Virginia Tech Engineer Receives NSF Grant to Study Recent Colorado Flood Effects on Antibiotic Resistance
Source Newsroom: Virginia Tech
Newswise — The World Health Organization and the Center for Disease Control has recognized antibiotic resistance “as a critical health challenge of our time,” said Amy Pruden, a Virginia Tech environmental engineer who is credited with pioneering the concept of antibiotic resistance genes as environmental pollutants.
Pruden said reducing the spread of antibiotic resistance is a critical measure needed to prolong the effectiveness of currently available antibiotics. This is important since “new drug discovery can no longer keep pace with emerging antibiotic-resistant infections,” Pruden said.
Pruden is a 2006 National Science Foundation (NSF) CAREER award recipient as well as a 2007 Presidential Early Career Award in Science and Engineering (PECASE) honoree.
Pruden’s unique expertise in characterizing environmental sources and pathways of antibiotic resistance has garnered her as lead of a new NSF RAPID grant to study the recent Colorado flood’s effect on antibiotic resistance genes.

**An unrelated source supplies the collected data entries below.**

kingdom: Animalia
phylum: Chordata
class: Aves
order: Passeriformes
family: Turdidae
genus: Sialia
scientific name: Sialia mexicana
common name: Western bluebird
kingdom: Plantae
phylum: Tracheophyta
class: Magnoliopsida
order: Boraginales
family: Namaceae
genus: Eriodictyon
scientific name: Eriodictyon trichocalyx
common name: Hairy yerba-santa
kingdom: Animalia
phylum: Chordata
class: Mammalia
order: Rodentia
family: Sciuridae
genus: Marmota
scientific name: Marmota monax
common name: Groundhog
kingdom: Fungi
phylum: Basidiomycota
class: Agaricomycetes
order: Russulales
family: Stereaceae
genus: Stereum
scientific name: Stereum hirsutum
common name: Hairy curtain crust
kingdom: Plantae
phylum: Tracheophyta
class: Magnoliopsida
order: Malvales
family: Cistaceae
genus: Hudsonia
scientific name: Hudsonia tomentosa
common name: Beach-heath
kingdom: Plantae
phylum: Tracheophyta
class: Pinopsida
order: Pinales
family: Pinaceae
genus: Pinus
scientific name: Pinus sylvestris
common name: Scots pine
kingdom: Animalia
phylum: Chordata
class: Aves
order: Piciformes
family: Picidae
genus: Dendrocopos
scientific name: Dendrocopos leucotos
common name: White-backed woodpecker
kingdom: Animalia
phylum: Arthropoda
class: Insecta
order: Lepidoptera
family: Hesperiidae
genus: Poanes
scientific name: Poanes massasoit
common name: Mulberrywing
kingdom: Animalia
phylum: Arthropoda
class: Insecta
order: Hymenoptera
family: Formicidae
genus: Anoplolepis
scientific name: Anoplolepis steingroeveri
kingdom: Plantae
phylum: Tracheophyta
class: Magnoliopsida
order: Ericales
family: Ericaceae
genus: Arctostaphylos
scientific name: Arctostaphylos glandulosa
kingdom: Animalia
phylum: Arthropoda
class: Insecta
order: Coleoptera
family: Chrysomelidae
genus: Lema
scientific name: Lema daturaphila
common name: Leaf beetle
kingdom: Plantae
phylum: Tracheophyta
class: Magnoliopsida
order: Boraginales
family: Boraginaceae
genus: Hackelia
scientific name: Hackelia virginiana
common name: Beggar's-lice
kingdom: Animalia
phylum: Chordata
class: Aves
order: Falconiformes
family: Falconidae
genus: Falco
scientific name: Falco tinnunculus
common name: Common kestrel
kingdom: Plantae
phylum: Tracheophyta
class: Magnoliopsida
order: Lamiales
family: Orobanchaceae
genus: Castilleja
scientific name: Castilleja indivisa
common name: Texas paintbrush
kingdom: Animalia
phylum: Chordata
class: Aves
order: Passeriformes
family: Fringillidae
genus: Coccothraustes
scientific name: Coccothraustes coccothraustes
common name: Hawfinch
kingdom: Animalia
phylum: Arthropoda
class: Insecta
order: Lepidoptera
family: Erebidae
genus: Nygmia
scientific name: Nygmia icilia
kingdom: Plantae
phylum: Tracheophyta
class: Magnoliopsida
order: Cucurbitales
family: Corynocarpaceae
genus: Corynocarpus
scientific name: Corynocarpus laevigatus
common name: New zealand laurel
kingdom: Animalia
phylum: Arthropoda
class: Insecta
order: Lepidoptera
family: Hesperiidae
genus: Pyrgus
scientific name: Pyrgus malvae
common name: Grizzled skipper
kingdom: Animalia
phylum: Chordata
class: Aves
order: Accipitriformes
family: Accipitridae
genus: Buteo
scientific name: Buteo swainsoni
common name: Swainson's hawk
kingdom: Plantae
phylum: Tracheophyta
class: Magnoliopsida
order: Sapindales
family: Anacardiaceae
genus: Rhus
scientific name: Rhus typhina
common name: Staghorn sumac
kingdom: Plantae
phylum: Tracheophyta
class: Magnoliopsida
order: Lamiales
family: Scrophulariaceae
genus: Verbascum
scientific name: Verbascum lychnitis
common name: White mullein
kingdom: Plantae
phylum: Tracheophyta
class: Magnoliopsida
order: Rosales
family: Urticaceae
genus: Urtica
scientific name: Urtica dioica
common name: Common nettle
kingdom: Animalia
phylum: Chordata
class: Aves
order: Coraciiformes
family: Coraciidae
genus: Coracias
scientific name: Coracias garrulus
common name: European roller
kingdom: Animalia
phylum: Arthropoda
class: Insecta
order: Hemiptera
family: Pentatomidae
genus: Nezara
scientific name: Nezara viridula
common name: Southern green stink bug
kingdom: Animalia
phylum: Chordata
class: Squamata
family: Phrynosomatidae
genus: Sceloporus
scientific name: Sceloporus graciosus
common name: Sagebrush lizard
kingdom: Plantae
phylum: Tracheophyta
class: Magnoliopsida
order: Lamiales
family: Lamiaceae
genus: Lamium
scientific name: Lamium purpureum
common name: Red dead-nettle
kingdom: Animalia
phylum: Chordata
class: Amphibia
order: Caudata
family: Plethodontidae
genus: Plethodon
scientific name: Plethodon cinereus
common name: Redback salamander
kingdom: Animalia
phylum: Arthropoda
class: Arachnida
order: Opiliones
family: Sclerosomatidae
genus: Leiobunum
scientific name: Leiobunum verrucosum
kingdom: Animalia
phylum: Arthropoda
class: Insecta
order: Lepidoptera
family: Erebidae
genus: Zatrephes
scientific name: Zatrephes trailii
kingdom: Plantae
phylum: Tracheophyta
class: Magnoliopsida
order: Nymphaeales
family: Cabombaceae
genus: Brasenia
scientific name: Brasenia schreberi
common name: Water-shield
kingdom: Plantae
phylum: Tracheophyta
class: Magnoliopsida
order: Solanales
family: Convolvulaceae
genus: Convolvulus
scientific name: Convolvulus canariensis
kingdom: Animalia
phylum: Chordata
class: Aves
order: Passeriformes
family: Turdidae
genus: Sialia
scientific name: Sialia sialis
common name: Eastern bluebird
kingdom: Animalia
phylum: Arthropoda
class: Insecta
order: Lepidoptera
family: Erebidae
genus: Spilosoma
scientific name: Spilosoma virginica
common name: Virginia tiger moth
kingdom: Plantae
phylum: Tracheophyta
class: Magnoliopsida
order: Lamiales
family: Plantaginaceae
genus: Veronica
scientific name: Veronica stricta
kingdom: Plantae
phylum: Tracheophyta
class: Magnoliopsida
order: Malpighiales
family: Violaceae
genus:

She will work with Mazddak Arabi of Colorado State University and Diana Aga of the University of Buffalo on the project that will improve the understanding of the role the watershed processes play in disseminating resistance.
For more than 10 years, this research team has monitored the watershed of the South Platte River Basin, southwest of Denver, Colo. “We have already generated a robust data set of antibiotic resistance genes and antibiotics, as well as a unique interdisciplinary watershed-scale approach for characterizing the land-use on their distribution,” Pruden explained.
The recent Colorado flooding occurred during the week of Sept. 9, 2013, with flood waters affecting 17 counties over a spread of 200 miles north to south, transporting enormous loads of sediment and transforming the semi-arid landscape of the Front Range of Colorado.
When an antibiotic is consumed, researchers have learned that up to 90 percent passes through a body without metabolizing. This means the drugs can leave the body almost intact through normal bodily functions.
In the case of agricultural areas, excreted antibiotics can then enter stream and river environments through a variety of ways, including discharges from animal feeding operations, fish hatcheries, and nonpoint sources such as the flow from fields where manure or biosolids have been applied. Water filtered through wastewater treatment plants may also contain used antibiotics.
Consequently, these releases become “potential sources of antibiotic resistance genes,” said Pruden.
The overall goal of their new research grant is to take advantage of the knowledge gained from the flooding in Colorado to help clarify what mechanisms control the fate and transport of antibiotic resistance genes originating from wastewater treatment plants and animal feeding operations in the watershed.
“Our overarching hypothesis is that two main mechanisms drive antibiotic resistance gene dissemination: selection by antibiotics and/or metals and the transport via physical processes such as sediment transport,” Pruden said.
Their method will be to compare the antibiotic resistance elements in water and sediment samples along a defined pristine-urban-agricultural river gradient from before and after the flood. They will also compare antibiotics and metals in water and sediment samples along a defined pristine-urban-agricultural river gradient and examine the correlation with antibiotic resistance genes from before and after the flood.
“We believe our research will have vital implications for the development of effective policy and management practices to prolong the useful lifespan of antibiotics critical to human and animal health,” Pruden said.
Emily Lipscomb, of Swanton, Md., an NSF graduate research fellow, will help carry out the project along with assistance from undergraduate students alongside the trio of faculty leading this work.